Opposing patterns of carbon and nitrogen stability in soil organic matter fractions compared to whole soil

Nitrogen (N) released from soil organic matter (SOM) is quantitatively important for crop uptake, even when adequate fertiliser N is supplied. Understanding of SOM has shifted to recognise distinct fractions that correlate with properties such as turnover time, carbon (C) and N content, and chemical composition. Yet, how these fractions relate to N supply from SOM is poorly understood. This study aimed to link N mobilisation and C stability in coarse (>= 50 mu m) and fine (<= 50 mu m) fractions, and evaluate the roles of these fractions in supplying N in cropping soil. Soils from long-term continuous cotton, cotton-vetch, and cotton-wheat rotations and a nearby uncleared site (NV) were separated into coarse and fine fractions, left as whole soil, or dispersed and freeze-dried as a fractionation control. Initial C chemistry in fractions and whole soils was measured by solid state C-13 NMR spectroscopy. N mobilisation and CO2 loss were measured over a 14-day incubation experiment.
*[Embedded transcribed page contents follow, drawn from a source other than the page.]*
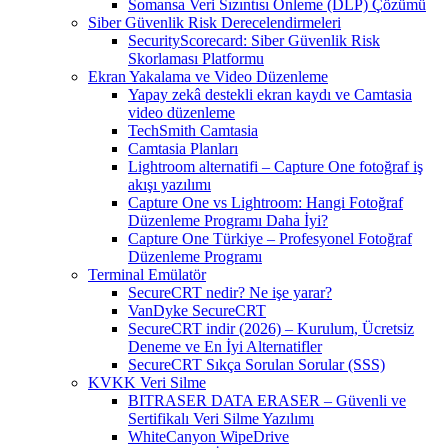
Somansa Veri Sızıntısı Önleme (DLP) Çözümü
Siber Güvenlik Risk Derecelendirmeleri
SecurityScorecard: Siber Güvenlik Risk
Skorlaması Platformu
Ekran Yakalama ve Video Düzenleme
Yapay zekâ destekli ekran kaydı ve Camtasia
video düzenleme
TechSmith Camtasia
Camtasia Planları
Lightroom alternatifi – Capture One fotoğraf iş
akışı yazılımı
Capture One vs Lightroom: Hangi Fotoğraf
Düzenleme Programı Daha İyi?
Capture One Türkiye – Profesyonel Fotoğraf
Düzenleme Programı
Terminal Emülatör
SecureCRT nedir? Ne işe yarar?
VanDyke SecureCRT
SecureCRT indir (2026) – Kurulum, Ücretsiz
Deneme ve En İyi Alternatifler
SecureCRT Sıkça Sorulan Sorular (SSS)
KVKK Veri Silme
BITRASER DATA ERASER – Güvenli ve
Sertifikalı Veri Silme Yazılımı
WhiteCanyon WipeDrive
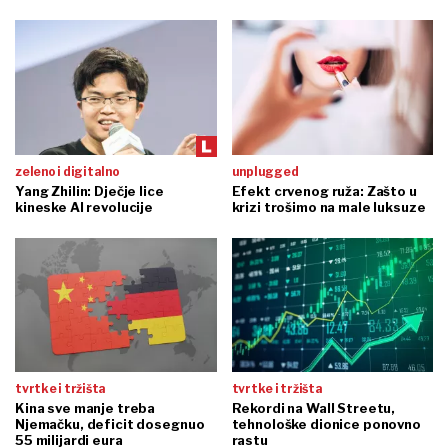
zeleno i digitalno
unplugged
Yang Zhilin: Dječje lice
Efekt crvenog ruža: Zašto u
kineske AI revolucije
krizi trošimo na male luksuze
tvrtke i tržišta
tvrtke i tržišta
Kina sve manje treba
Rekordi na Wall Streetu,
Njemačku, deficit dosegnuo
tehnološke dionice ponovno
55 milijardi eura
rastu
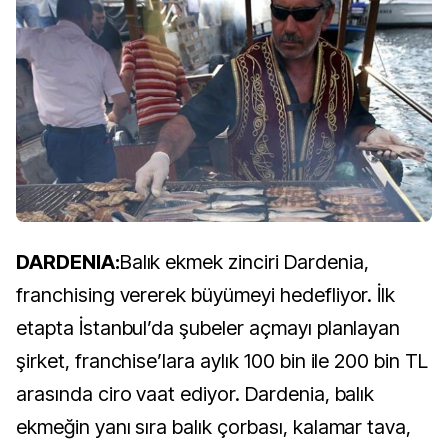
DARDENIA:
Balık ekmek zinciri Dardenia,
franchising vererek büyümeyi hedefliyor. İlk
etapta İstanbul’da şubeler açmayı planlayan
şirket, franchise’lara aylık 100 bin ile 200 bin TL
arasında ciro vaat ediyor. Dardenia, balık
ekmeğin yanı sıra balık çorbası, kalamar tava,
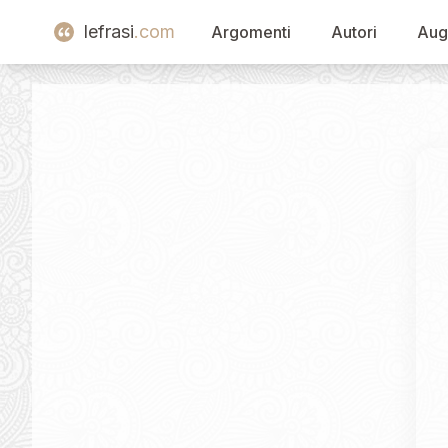
lefrasi
.com
Argomenti
Autori
Aug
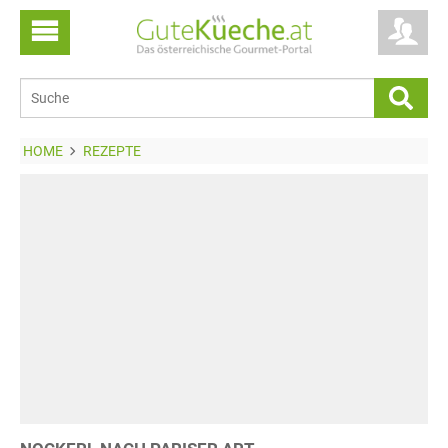
HOME
REZEPTE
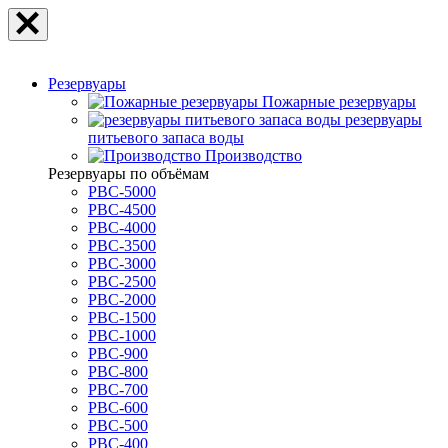
Резервуары
Пожарные резервуары
резервуары
питьевого запаса воды
Производство
Резервуары по объёмам
РВС-5000
РВС-4500
РВС-4000
РВС-3500
РВС-3000
РВС-2500
РВС-2000
РВС-1500
РВС-1000
РВС-900
РВС-800
РВС-700
РВС-600
РВС-500
РВС-400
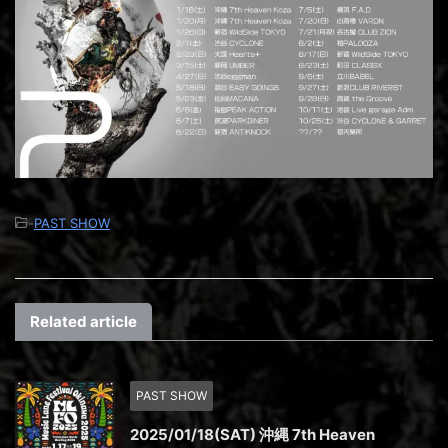
-
PAST SHOW
Related article
PAST SHOW
2025/01/18(SAT) 沖縄 7th Heaven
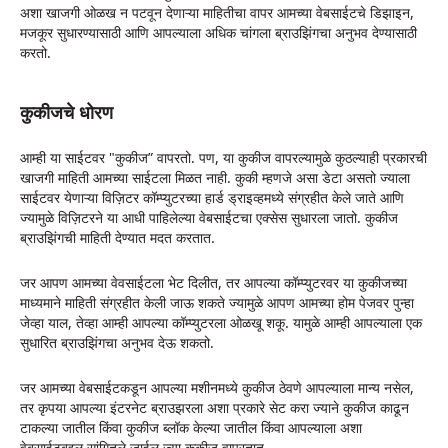
अशा खाजगी ओळख न पटवून देणाऱ्या माहितीचा वापर आमच्या वेबसाईटचे डिझाइन,
मजकूर सुधारण्यासाठी आणि आपल्याला अधिक चांगला ब्राउझिंगचा अनुभव देण्यासाठी
करतो.
कुकीजचे धोरण
आम्ही या साईटवर "कुकीज” वापरतो. पण, या कुकीज वापरल्यामुळे कुठल्याही प्रकारची
खाजगी माहिती आमच्या साईटला मिळत नाही. कुकी म्हणजे असा डेटा असतो ज्याला
साईटवर येणाऱ्या विज़िटर कॉम्प्युटरच्या हार्ड ड्राइव्हमध्ये संग्रहीत केले जाते आणि
ज्यामुळे विज़िटरने या आधी पाहिलेल्या वेबसाईटचा एक्सेस सुधारला जातो. कुकीज
ब्राउझिंगची माहिती देण्यात मदत करतात.
जर आपण आमच्या वेवसाईटला भेट दिलीत, तर आपल्या कॉम्प्युटरवर या कुकीजच्या
माध्यमाने माहिती संग्रहीत केली जाऊ शकते ज्यामुळे आपण आमच्या होम पेजवर पुन्हा
जेव्हा याल, तेव्हा आम्ही आपल्या कॉम्प्युटरला ओळखू शकू. यामुळे आम्ही आपल्याला एक
सुधारित ब्राउझिंगचा अनुभव देऊ शकतो.
जर आमच्या वेबसाईटकडून आपल्या मशीनमध्ये कुकीज ठेवणे आपल्याला मान्य नसेल,
तर कृपया आपल्या इंटरनेट ब्राउझरला अशा प्रकारे सेट करा ज्याने कुकीज काढून
टाकल्या जातील किंवा कुकीज ब्लॉक केल्या जातील किंवा आपल्याला अशा
वेबसाईटबद्दल सांगितले जाईल ज्या कुकीज वापरतात.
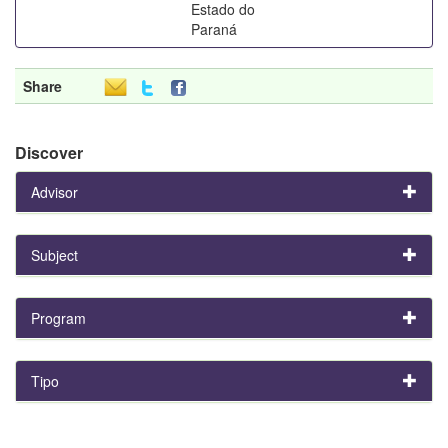
Estado do
Paraná
Share
Discover
Advisor
Subject
Program
Tipo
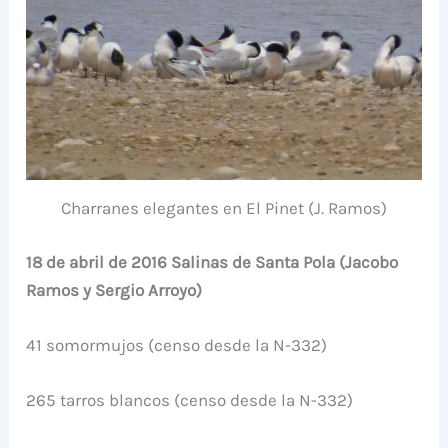
Charranes elegantes en El Pinet (J. Ramos)
18 de abril de 2016 Salinas de Santa Pola (Jacobo
Ramos y Sergio Arroyo)
41 somormujos (censo desde la N-332)
265 tarros blancos (censo desde la N-332)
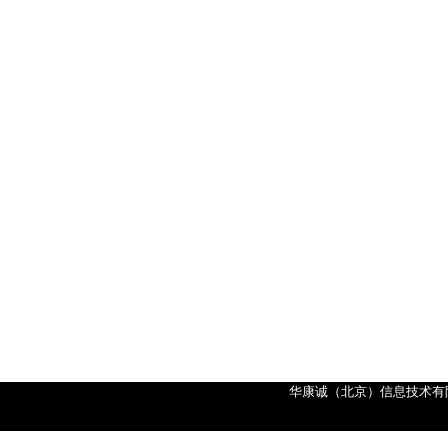
华康诚（北京）信息技术有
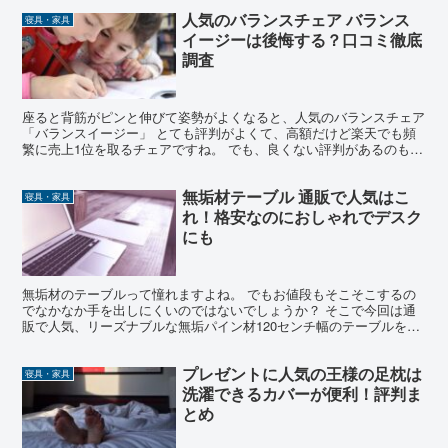
人気のバランスチェア バランス
寝具・家具
イージーは後悔する？口コミ徹底
調査
座ると背筋がピンと伸びて姿勢がよくなると、人気のバランスチェア
「バランスイージー」 とても評判がよくて、高額だけど楽天でも頻
繁に売上1位を取るチェアですね。 でも、良くない評判があるのも事
実。 子どもが使わなくなった。 長く使っているとひざ...
無垢材テーブル 通販で人気はこ
寝具・家具
れ！格安なのにおしゃれでデスク
にも
無垢材のテーブルって憧れますよね。 でもお値段もそこそこするの
でなかなか手を出しにくいのではないでしょうか？ そこで今回は通
販で人気、リーズナブルな無垢パイン材120センチ幅のテーブルをご
紹介します。 ここで分かること どんな無垢材テーブル...
プレゼントに人気の王様の足枕は
寝具・家具
洗濯できるカバーが便利！評判ま
とめ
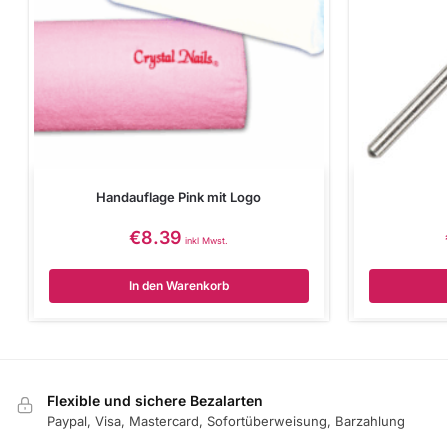
Handauflage Pink mit Logo
€
8.39
inkl Mwst.
In den Warenkorb
Flexible und sichere Bezalarten
Paypal, Visa, Mastercard, Sofortüberweisung, Barzahlung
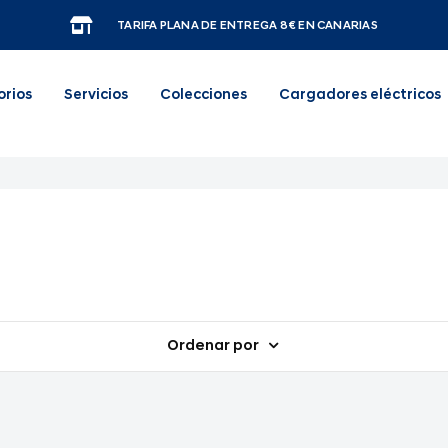
TARIFA PLANA DE ENTREGA 8€ EN CANARIAS
orios
Servicios
Colecciones
Cargadores eléctricos
Ordenar por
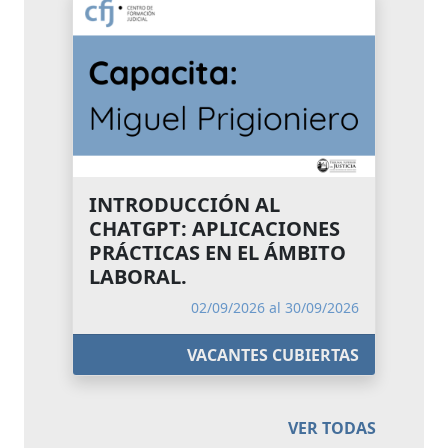
INTRODUCCIÓN AL
CHATGPT: APLICACIONES
PRÁCTICAS EN EL ÁMBITO
LABORAL.
02/09/2026 al 30/09/2026
VACANTES CUBIERTAS
VER TODAS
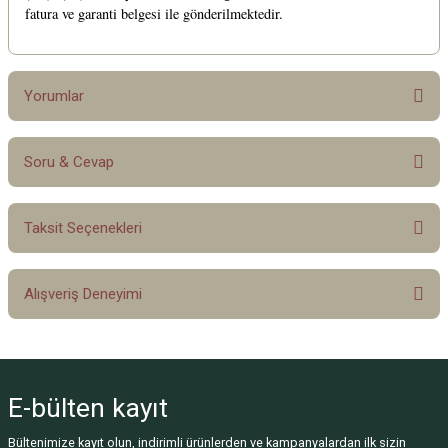
fatura ve garanti belgesi ile gönderilmektedir.
Yorumlar
Soru & Cevap
Bu ürüne ilk yorumu siz yapın!
Taksit Seçenekleri
Yorum Yaz
Ürün hakkında henüz soru sorulmamış.
Alışveriş Deneyimi
Soru Sor
Sitemize ilk yorumu siz yapın!
E-bülten
kayıt
Deneyimini Paylaş
Bültenimize kayıt olun, indirimli ürünlerden ve kampanyalardan ilk sizin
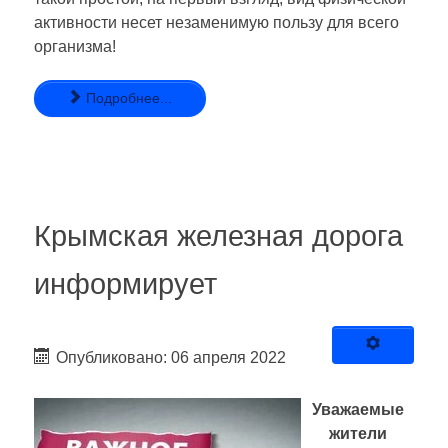
активности несет незаменимую пользу для всего
организма!
Подробнее...
Крымская железная дорога
информирует
Опубликовано: 06 апреля 2022
Уважаемые
жители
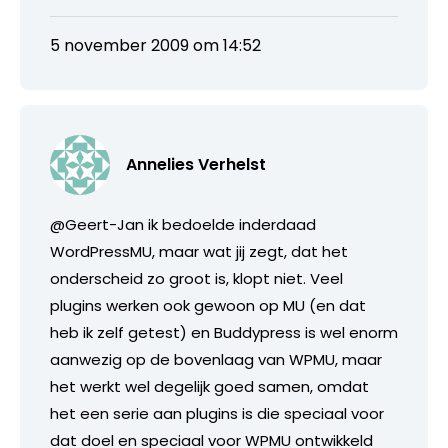
5 november 2009 om 14:52
Annelies Verhelst
@Geert-Jan ik bedoelde inderdaad
WordPressMU, maar wat jij zegt, dat het
onderscheid zo groot is, klopt niet. Veel
plugins werken ook gewoon op MU (en dat
heb ik zelf getest) en Buddypress is wel enorm
aanwezig op de bovenlaag van WPMU, maar
het werkt wel degelijk goed samen, omdat
het een serie aan plugins is die speciaal voor
dat doel en speciaal voor WPMU ontwikkeld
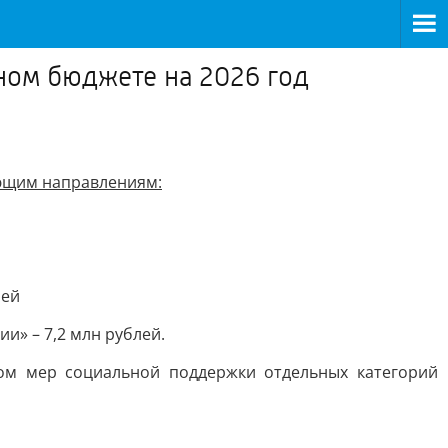
тном бюджете на 2026 год
ющим направлениям:
лей
» – 7,2 млн рублей.
вом мер социальной поддержки отдельных категорий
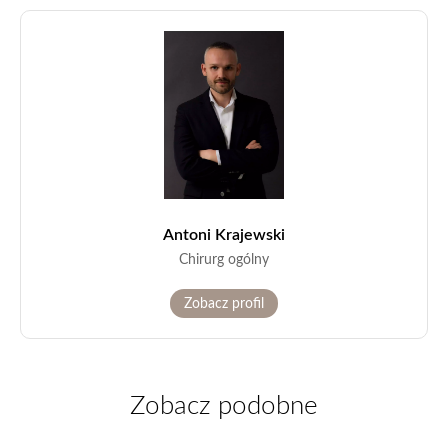
Antoni Krajewski
Chirurg ogólny
Zobacz profil
Zobacz podobne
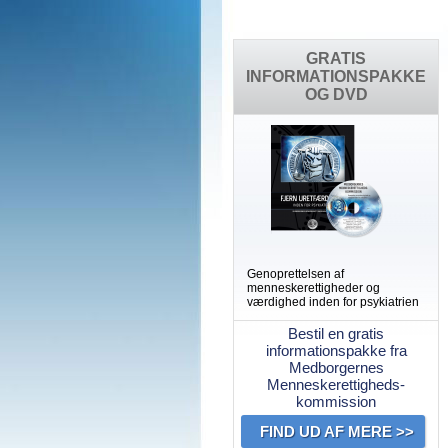
GRATIS
INFORMATIONSPAKKE
OG DVD
Genoprettelsen af
menneskerettigheder og
værdighed inden for psykiatrien
Bestil en gratis
informationspakke fra
Medborgernes
Menneskerettigheds­
kommission
FIND UD AF MERE >>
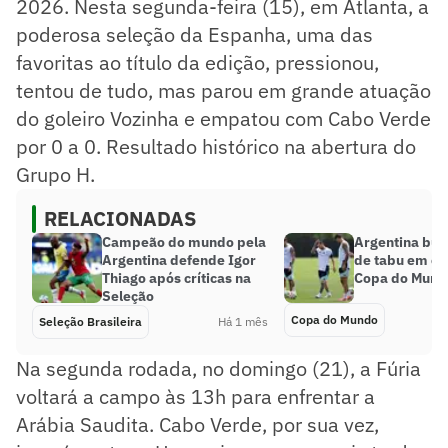
2026. Nesta segunda-feira (15), em Atlanta, a
poderosa seleção da Espanha, uma das
favoritas ao título da edição, pressionou,
tentou de tudo, mas parou em grande atuação
do goleiro Vozinha e empatou com Cabo Verde
por 0 a 0. Resultado histórico na abertura do
Grupo H.
RELACIONADAS
Campeão do mundo pela
Argentina bus
Argentina defende Igor
de tabu em es
Thiago após críticas na
Copa do Mund
Seleção
Copa do Mundo
Seleção Brasileira
Há 1 mês
Na segunda rodada, no domingo (21), a Fúria
voltará a campo às 13h para enfrentar a
Arábia Saudita. Cabo Verde, por sua vez,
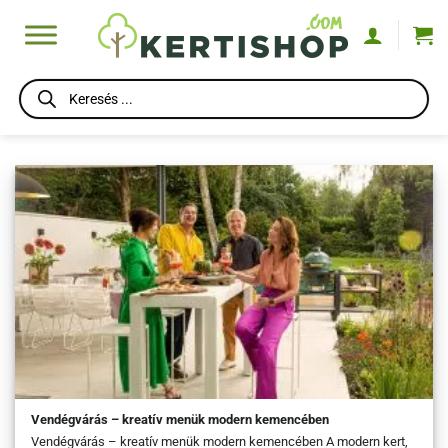
Skip
to
content
Products
search
Vendégvárás – kreatív menük modern kemencében
Vendégvárás – kreatív menük modern kemencében A modern kert,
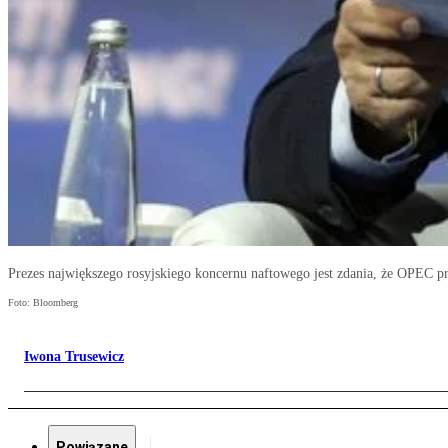
Prezes największego rosyjskiego koncernu naftowego jest zdania, że OPEC pr
Foto: Bloomberg
Iwona Trusewicz
Powiązane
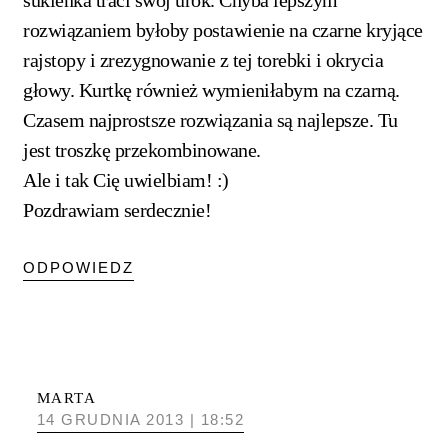
rozwiązaniem byłoby postawienie na czarne kryjące
rajstopy i zrezygnowanie z tej torebki i okrycia
głowy. Kurtkę również wymieniłabym na czarną.
Czasem najprostsze rozwiązania są najlepsze. Tu
jest troszkę przekombinowane.
Ale i tak Cię uwielbiam! :)
Pozdrawiam serdecznie!
ODPOWIEDZ
MARTA
14 GRUDNIA 2013 | 18:52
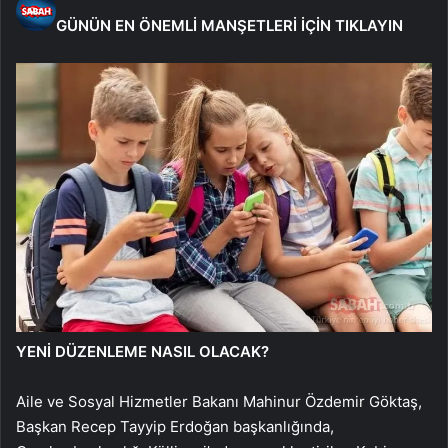
GÜNÜN EN ÖNEMLİ MANŞETLERİ İÇİN TIKLAYIN
YENİ DÜZENLEME NASIL OLACAK?
Aile ve Sosyal Hizmetler Bakanı Mahinur Özdemir Göktaş,
Başkan Recep Tayyip Erdoğan başkanlığında,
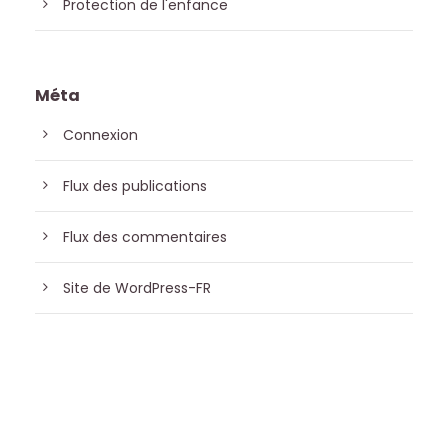
Protection de l'enfance
Méta
Connexion
Flux des publications
Flux des commentaires
Site de WordPress-FR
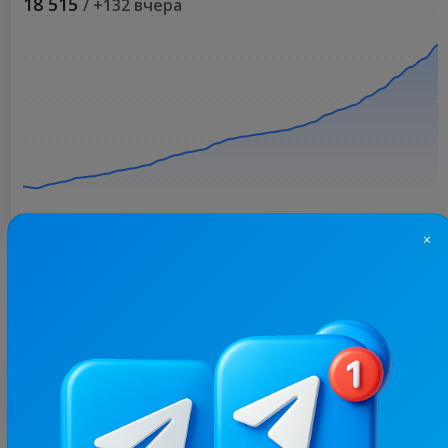
18 515
/ +132 вчера
×
Больше статистики
С этим каналом часто покупают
In the cropping soils, net immobilisation of N was measured in the separate fractions, while net mobilisation was found in the whole soils. In the NV soil, N mobilisation was greater in the fine fraction. C mineralisation followed the order fine fraction > fractionation control = coarse fraction > whole soil. C stability was best explained by physical protection within whole soil structure rather than chemical recalcitrance or mineral stabilisation. The results revealed an unexpected contrast between C and N mineralisation from SOM fractions and demonstrated the importance of soil aggregates for SOM stability. We show a cautionary impact of fractionation on C and N dynamic, highlighting the need for further research to understand the synergistic behaviour of SOM fractions in whole soils.